- **WORK TASK**
Your copy of the data should match it exactly, except that the pictures are gone.
»»
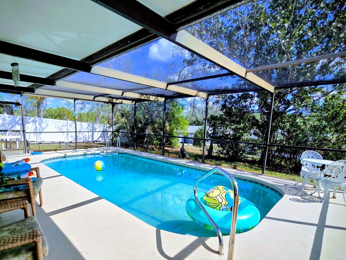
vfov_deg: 73.9
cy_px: 156
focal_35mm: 17
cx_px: 159
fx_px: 170
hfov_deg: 90.8
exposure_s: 1/1449
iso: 50
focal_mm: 2.2
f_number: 2.2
««
- **RESPONSE**
vfov_deg: 73.9
cy_px: 156
focal_35mm: 17
cx_px: 159
fx_px: 170
hfov_deg: 90.8
exposure_s: 1/1449
iso: 50
focal_mm: 2.2
f_number: 2.2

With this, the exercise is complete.